- WHAT IS EXPECTED
Update the material so that every "scientific name" reads "binomial name", and leave everything else unchanged.

- TASK INPUTS
::::::::
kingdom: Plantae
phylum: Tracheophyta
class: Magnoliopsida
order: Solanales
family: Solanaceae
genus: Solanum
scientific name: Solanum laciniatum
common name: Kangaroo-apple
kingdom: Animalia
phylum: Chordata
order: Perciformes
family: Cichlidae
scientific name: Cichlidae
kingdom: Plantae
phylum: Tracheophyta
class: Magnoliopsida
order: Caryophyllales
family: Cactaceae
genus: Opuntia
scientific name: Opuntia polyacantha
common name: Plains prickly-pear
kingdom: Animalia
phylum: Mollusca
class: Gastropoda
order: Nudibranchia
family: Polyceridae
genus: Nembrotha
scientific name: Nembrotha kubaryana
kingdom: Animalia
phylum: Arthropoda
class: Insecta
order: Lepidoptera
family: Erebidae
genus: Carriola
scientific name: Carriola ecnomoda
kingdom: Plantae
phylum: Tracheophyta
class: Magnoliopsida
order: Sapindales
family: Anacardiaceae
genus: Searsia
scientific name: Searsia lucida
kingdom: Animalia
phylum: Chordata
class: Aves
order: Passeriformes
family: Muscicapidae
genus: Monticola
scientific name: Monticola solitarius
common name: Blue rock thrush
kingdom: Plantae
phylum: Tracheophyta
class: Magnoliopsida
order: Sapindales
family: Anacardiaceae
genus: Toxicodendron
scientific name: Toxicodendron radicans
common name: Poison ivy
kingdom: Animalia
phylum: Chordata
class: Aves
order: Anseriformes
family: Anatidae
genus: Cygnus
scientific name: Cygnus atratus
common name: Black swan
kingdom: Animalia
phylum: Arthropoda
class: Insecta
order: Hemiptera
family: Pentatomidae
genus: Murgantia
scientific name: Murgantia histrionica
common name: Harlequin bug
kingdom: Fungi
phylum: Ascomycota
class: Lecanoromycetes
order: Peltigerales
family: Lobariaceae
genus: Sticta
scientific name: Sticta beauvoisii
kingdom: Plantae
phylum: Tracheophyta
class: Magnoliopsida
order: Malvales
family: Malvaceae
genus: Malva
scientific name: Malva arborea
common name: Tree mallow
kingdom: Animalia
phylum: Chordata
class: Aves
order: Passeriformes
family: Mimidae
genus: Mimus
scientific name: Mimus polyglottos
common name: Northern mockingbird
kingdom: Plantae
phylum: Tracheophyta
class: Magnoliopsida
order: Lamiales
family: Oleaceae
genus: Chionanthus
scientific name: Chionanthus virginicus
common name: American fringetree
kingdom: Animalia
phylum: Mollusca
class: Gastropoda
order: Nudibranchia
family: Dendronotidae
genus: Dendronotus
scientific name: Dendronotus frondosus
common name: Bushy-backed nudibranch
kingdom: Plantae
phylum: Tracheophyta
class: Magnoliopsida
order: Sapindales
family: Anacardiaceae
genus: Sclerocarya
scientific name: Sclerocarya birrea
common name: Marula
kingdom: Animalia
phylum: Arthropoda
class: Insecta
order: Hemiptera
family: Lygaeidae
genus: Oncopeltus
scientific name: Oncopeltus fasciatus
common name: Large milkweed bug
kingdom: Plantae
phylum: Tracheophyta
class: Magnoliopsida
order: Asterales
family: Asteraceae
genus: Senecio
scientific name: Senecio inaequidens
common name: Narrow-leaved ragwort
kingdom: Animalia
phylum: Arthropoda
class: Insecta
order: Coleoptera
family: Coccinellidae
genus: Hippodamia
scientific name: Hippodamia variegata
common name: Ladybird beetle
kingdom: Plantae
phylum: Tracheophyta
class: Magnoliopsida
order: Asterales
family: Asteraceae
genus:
::::::::
- WORKED ANSWER
kingdom: Plantae
phylum: Tracheophyta
class: Magnoliopsida
order: Solanales
family: Solanaceae
genus: Solanum
binomial name: Solanum laciniatum
common name: Kangaroo-apple
kingdom: Animalia
phylum: Chordata
order: Perciformes
family: Cichlidae
binomial name: Cichlidae
kingdom: Plantae
phylum: Tracheophyta
class: Magnoliopsida
order: Caryophyllales
family: Cactaceae
genus: Opuntia
binomial name: Opuntia polyacantha
common name: Plains prickly-pear
kingdom: Animalia
phylum: Mollusca
class: Gastropoda
order: Nudibranchia
family: Polyceridae
genus: Nembrotha
binomial name: Nembrotha kubaryana
kingdom: Animalia
phylum: Arthropoda
class: Insecta
order: Lepidoptera
family: Erebidae
genus: Carriola
binomial name: Carriola ecnomoda
kingdom: Plantae
phylum: Tracheophyta
class: Magnoliopsida
order: Sapindales
family: Anacardiaceae
genus: Searsia
binomial name: Searsia lucida
kingdom: Animalia
phylum: Chordata
class: Aves
order: Passeriformes
family: Muscicapidae
genus: Monticola
binomial name: Monticola solitarius
common name: Blue rock thrush
kingdom: Plantae
phylum: Tracheophyta
class: Magnoliopsida
order: Sapindales
family: Anacardiaceae
genus: Toxicodendron
binomial name: Toxicodendron radicans
common name: Poison ivy
kingdom: Animalia
phylum: Chordata
class: Aves
order: Anseriformes
family: Anatidae
genus: Cygnus
binomial name: Cygnus atratus
common name: Black swan
kingdom: Animalia
phylum: Arthropoda
class: Insecta
order: Hemiptera
family: Pentatomidae
genus: Murgantia
binomial name: Murgantia histrionica
common name: Harlequin bug
kingdom: Fungi
phylum: Ascomycota
class: Lecanoromycetes
order: Peltigerales
family: Lobariaceae
genus: Sticta
binomial name: Sticta beauvoisii
kingdom: Plantae
phylum: Tracheophyta
class: Magnoliopsida
order: Malvales
family: Malvaceae
genus: Malva
binomial name: Malva arborea
common name: Tree mallow
kingdom: Animalia
phylum: Chordata
class: Aves
order: Passeriformes
family: Mimidae
genus: Mimus
binomial name: Mimus polyglottos
common name: Northern mockingbird
kingdom: Plantae
phylum: Tracheophyta
class: Magnoliopsida
order: Lamiales
family: Oleaceae
genus: Chionanthus
binomial name: Chionanthus virginicus
common name: American fringetree
kingdom: Animalia
phylum: Mollusca
class: Gastropoda
order: Nudibranchia
family: Dendronotidae
genus: Dendronotus
binomial name: Dendronotus frondosus
common name: Bushy-backed nudibranch
kingdom: Plantae
phylum: Tracheophyta
class: Magnoliopsida
order: Sapindales
family: Anacardiaceae
genus: Sclerocarya
binomial name: Sclerocarya birrea
common name: Marula
kingdom: Animalia
phylum: Arthropoda
class: Insecta
order: Hemiptera
family: Lygaeidae
genus: Oncopeltus
binomial name: Oncopeltus fasciatus
common name: Large milkweed bug
kingdom: Plantae
phylum: Tracheophyta
class: Magnoliopsida
order: Asterales
family: Asteraceae
genus: Senecio
binomial name: Senecio inaequidens
common name: Narrow-leaved ragwort
kingdom: Animalia
phylum: Arthropoda
class: Insecta
order: Coleoptera
family: Coccinellidae
genus: Hippodamia
binomial name: Hippodamia variegata
common name: Ladybird beetle
kingdom: Plantae
phylum: Tracheophyta
class: Magnoliopsida
order: Asterales
family: Asteraceae
genus:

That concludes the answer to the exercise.